1.The Dialogue for Pride and Prejudice
On learning the script for the TV series, Jennifer Ehle who played the part of Elizabeth Bennet said:
It’s the hardest dialogue I’ve ever had to learn. Shakespeare is a doddle compared to Jane Austen. I think this is essentially because the sense of the line comes at the end of it and also the lines are much longer. When I get to the end of a sentence I usually say, “Oh, I see!” and then I have to go back and read it again. Sometimes the thoughts are quite convoluted – you do all these hairpin bends – so it takes some getting used to. But it’s like anything – by the end I found it much easier to learn. It’s like learning another language.
(There’s more information on the Jennifer Ehle blog.)
Pride and Prejudice was a six-hour, one million pounds per episode production: an estimated 40 million Brits watched as the book was brought to life in 1995.
3. The Hero
The perfect Regency hero, Colin Firth, shot to fame in his role as Mr Darcy. You need go no further than the lake scene to realise his suitability for the role! The Guardian called it ‘one of the most unforgettable moments in British TV history’
Colin Firth felt he was the last person who should play the part. He thought he just wasn’t sexy enough, and had major doubts about his ability to bring the character to life. He said:
You really can’t walk into a room and start acting your socks off, and doing all sorts of ambitious things, because Darcy wouldn’t do that. But not doing anything is one of the most difficult things about acting.
It was the scripts that made Colin change his mind. There’s more information about this on the BBC website.
Other actors who have played the role include Lawrence Olivier, Matthew McFayden, Peter Cushing, Patrick Macnee (!) and David Rintoul, whilst Greer Garson and Keira Knightley have embraced the role of Elizabeth Bennett.
In the second annual Regency Awards, held by the Jane Austen Centre in Bath, Colin Firth’s 1995 portrayal of Mr Darcy received more than half of all votes cast.

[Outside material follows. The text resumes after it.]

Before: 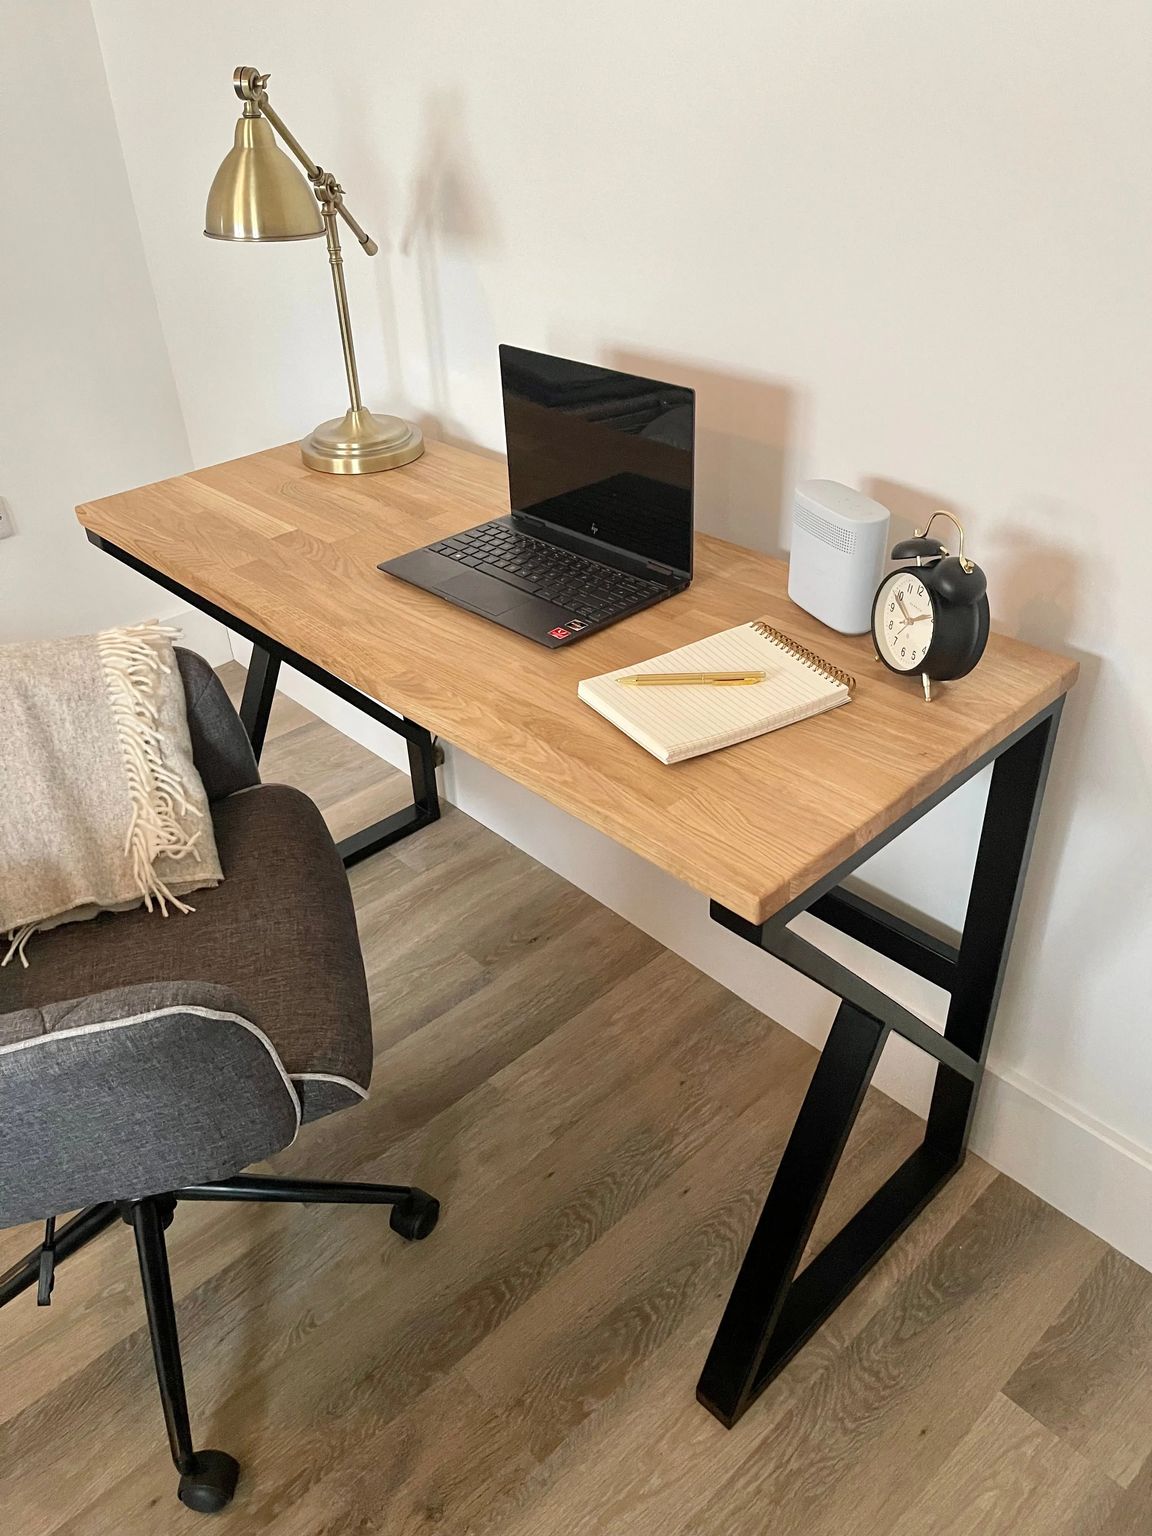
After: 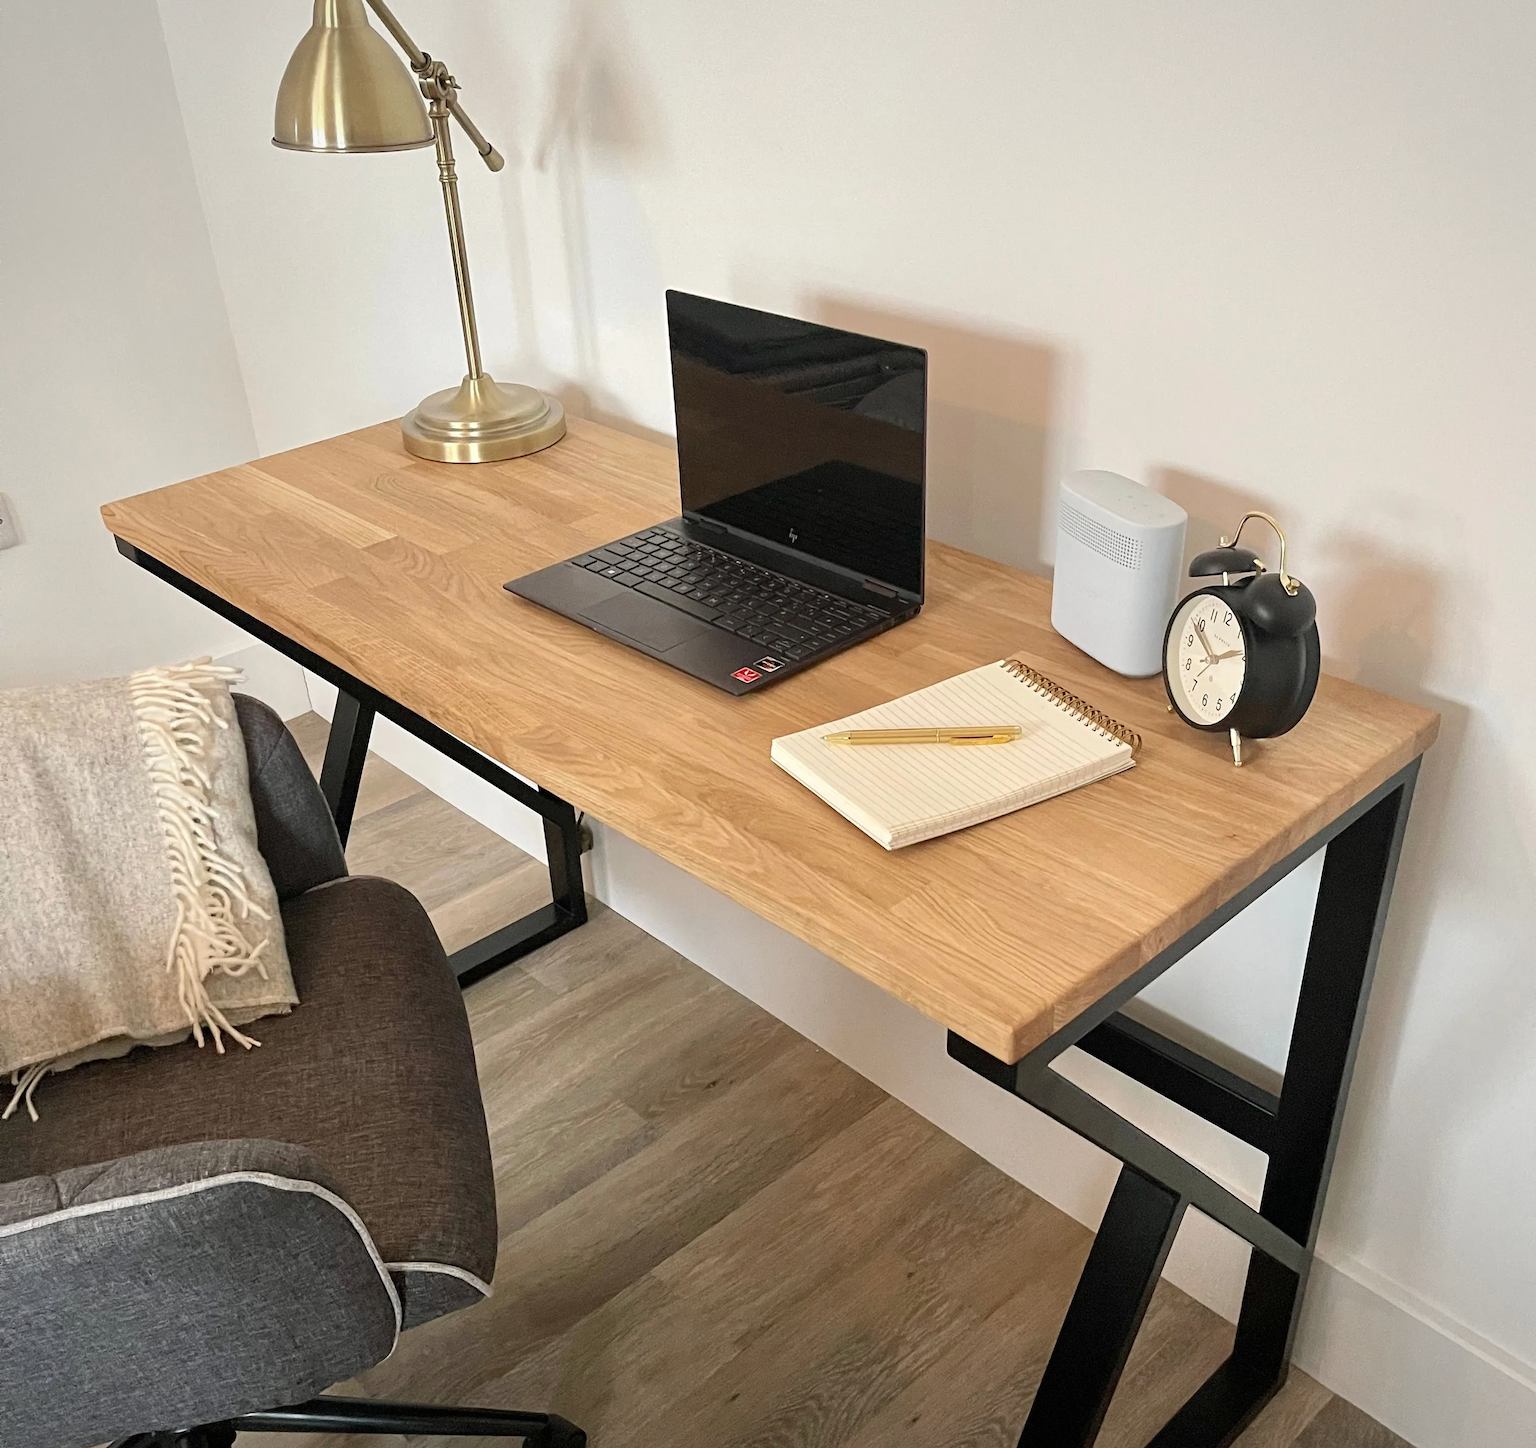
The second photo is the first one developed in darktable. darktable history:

What modern day Darcy would you like to see in the role? Let us know in the comments section below!
4. The Adaptation
Andrew Davis adapted the book for TV, and went on to do Vanity Fair and Sense and Sensibility as well as writing the screenplay for Middlemarch and collaborating on the screenplay for both Bridget Jones films.
5. The Music
Carl Davis wrote the music score for the series and used Beethoven’s septet in E Flat Major, Opus 20 as the inspiration for his music. The Barley Mow was used as dance music.

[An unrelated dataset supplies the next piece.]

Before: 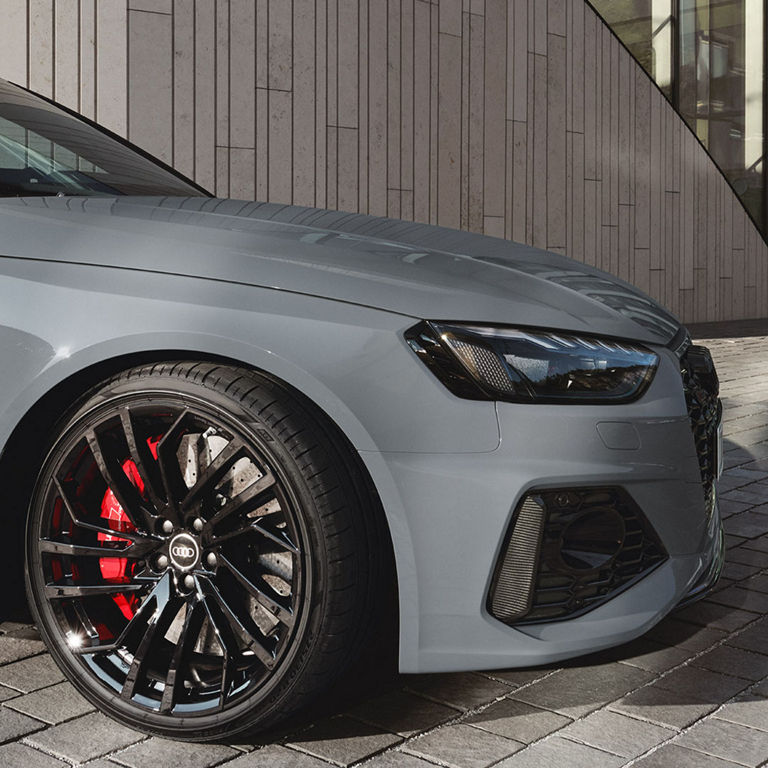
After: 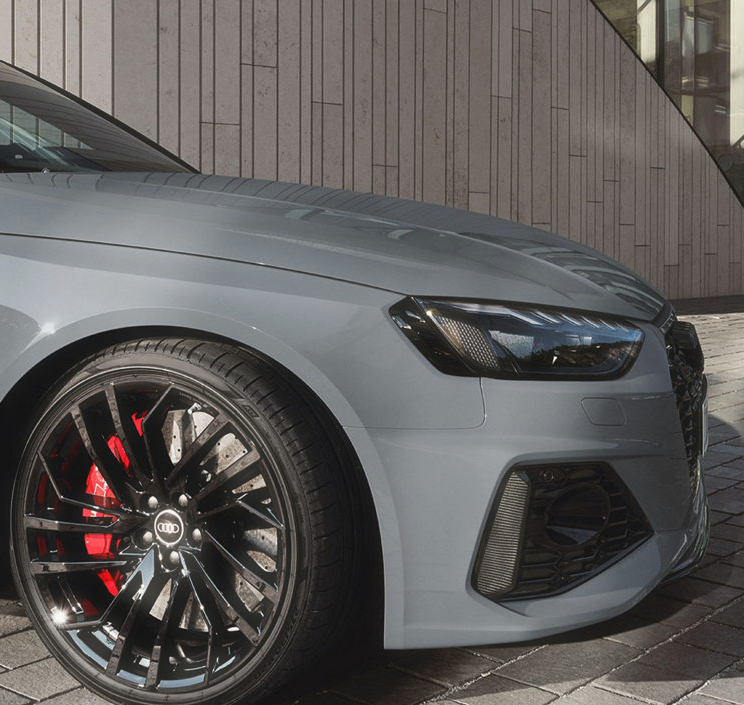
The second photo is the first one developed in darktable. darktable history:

Lyme Park in Cheshire was used for the filming of Pride and Prejudice.
7. Further Films and Books
As well as the Bridget Jones offshoots where Colin Firth ‘reprised’ the role of Darcy, there are other films and books that have emerged or have connections to the original novel.
Lost in Austen, a mini TV series about Amanda Price (Jemima Rooper), a devoted Jane Austen fan, unsatisfied with her life and relationship in modern day London. Her very ordinary existence is changed forever when she discovers Elizabeth Bennet (Gemma Arterton) in her bathroom and ends up replacing her in the ‘real’ fictional world of Pride and Prejudice.

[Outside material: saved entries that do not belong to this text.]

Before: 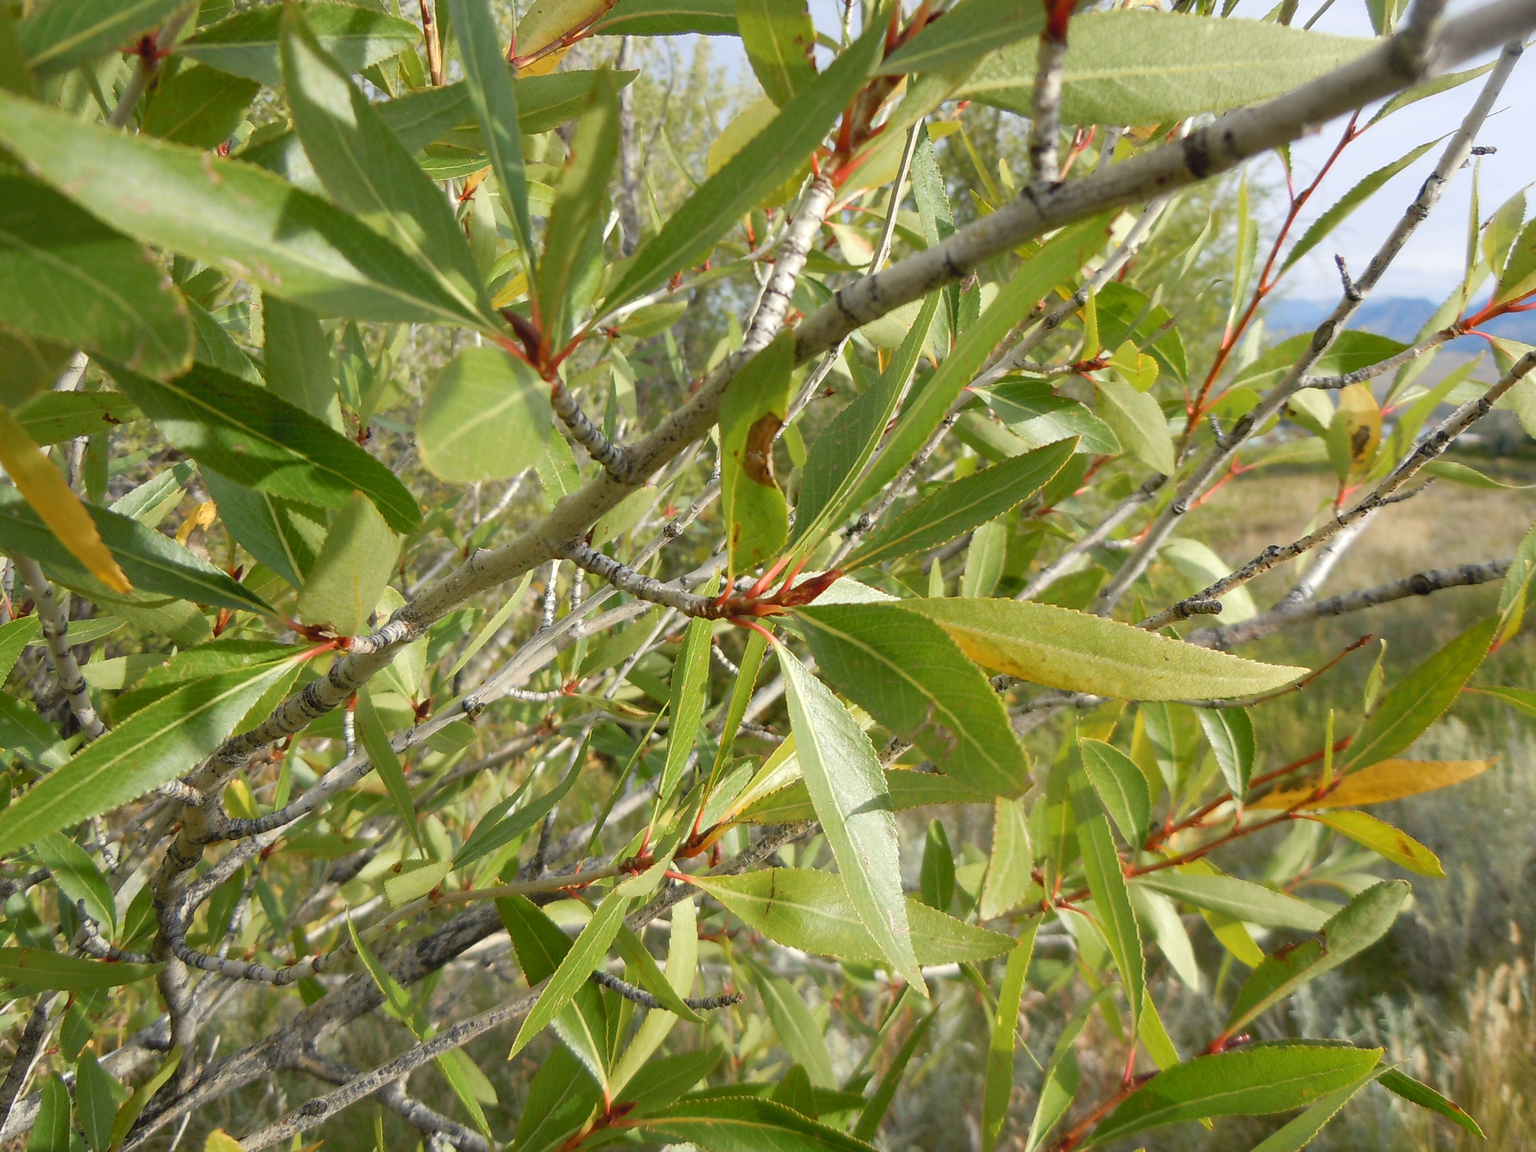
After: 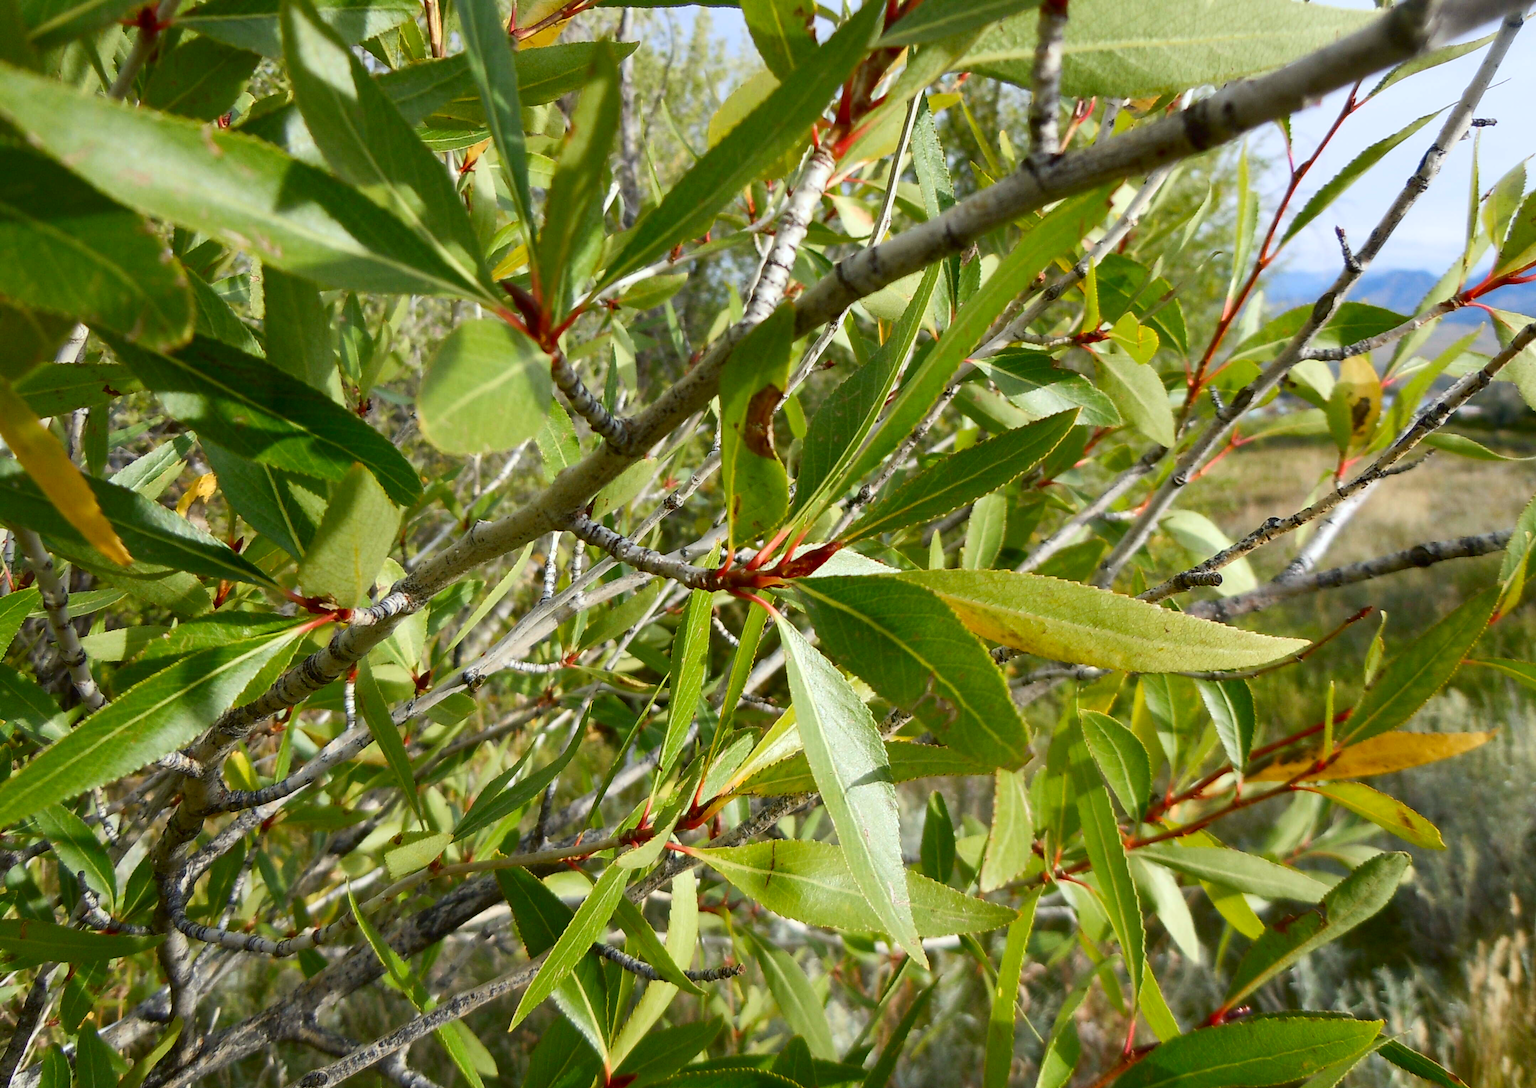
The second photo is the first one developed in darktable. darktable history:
contrast brightness saturation: contrast 0.19, brightness -0.11, saturation 0.21
white balance: red 0.976, blue 1.04
crop and rotate: top 2.479%, bottom 3.018%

Death comes to Pemberley, a P.D. James murder mystery set six years after the marriage of Darcy and Elizabeth.
The Pemberley Chronicles by Rebecca Ann Collins – a sequel to Pride and Prejudice.
And Pride and Prejudice even stretches to My So-Called Life: the Diary of Rachel Riley by Joanna Nadin – the main character’s adopted dog eats her Pride and Prejudice boxed collection!
All of these adaptations, sequels etc are available to borrow from our libraries – have a look on our catalogue. We also have as well a great many other Austen classics and BBC TV classics.
If you want to go the extra mile – there is a copy of The Making of Pride and Prejudice by Susie Conklin and Sue Birtwistle in Westminster Reference Library.